EXERCISE DIRECTIONS :: Your response should consist of every record, exactly as given.

INPUT MATERIAL ::
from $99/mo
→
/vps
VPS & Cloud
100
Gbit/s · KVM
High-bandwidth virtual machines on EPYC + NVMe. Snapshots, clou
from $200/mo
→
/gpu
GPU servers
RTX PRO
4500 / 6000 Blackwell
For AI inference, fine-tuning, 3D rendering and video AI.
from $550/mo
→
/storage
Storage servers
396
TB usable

ANSWER FOR THE TASK ::
from $99/mo
→
/vps
VPS & Cloud
100
Gbit/s · KVM
High-bandwidth virtual machines on EPYC + NVMe. Snapshots, clou
from $200/mo
→
/gpu
GPU servers
RTX PRO
4500 / 6000 Blackwell
For AI inference, fine-tuning, 3D rendering and video AI.
from $550/mo
→
/storage
Storage servers
396
TB usable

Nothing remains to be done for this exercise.